MLS never finalized 2010- 14 labour agreement

- R O NA L D B L U M

Turns out Major League Soccer never had a finalized labour contract for the last five years, a situation players and management hope to rectify following their agreement in principle last week on a new deal through 2019.

The new labour agreement increases minimum salaries but cuts the roster size of each team from 30 to 28. The union says the last few players on each side never saw much time on the field.

Players and the league reached a memorandum of understand­ing five days before the 2010 season opener but never took the time to draft a full collective bargaining agreement.

Management and the union instead operated under the memorandum of understand­ing they signed, which in labour negotiatio­ns lists the modificati­ons the sides agree will be made to their previous contract.

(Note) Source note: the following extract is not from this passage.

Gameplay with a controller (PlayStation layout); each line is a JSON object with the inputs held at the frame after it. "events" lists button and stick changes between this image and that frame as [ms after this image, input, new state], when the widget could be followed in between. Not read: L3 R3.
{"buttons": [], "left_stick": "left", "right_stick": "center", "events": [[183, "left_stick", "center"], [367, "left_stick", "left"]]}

“There were dozens of little things in the conversion that would have been required, and neither side ever took the time to get the other to sit down and actually do it. It was that simple. It wasn’t all that important,” L. Robert Batterman, the league’s lead labour lawyer at Proskauer, said on Wednesday. “This time, to avoid the risk of being in a situation with a CBA from 10 years ago and then two MOUs, we’re going straight to the CBA.”

The union website still has a link to the 2004- 10 agreement, the first in the league’s history.

“It’s frustratin­g for all concerned,” union head Bob Foose said. As for what the sides agreed to in 2010, he added: “We know. Without the document, everyone else doesn’t.”

A similar circumstan­ce occurred in Major League Baseball from 1985- 89, when teams and players operated under the 1980 labour contract as modified by their 1981 agreement on free- agent compensati­on and their 1985 MOU. In baseball, the sides couldn’t agree on some aspects of what was in the MOU.

Last week’s MLS deal, reached two days before the league opener, creates free agency for the first time. Players 28 and older can become free agents if they have eight seasons of MLS service and their contracts have expired.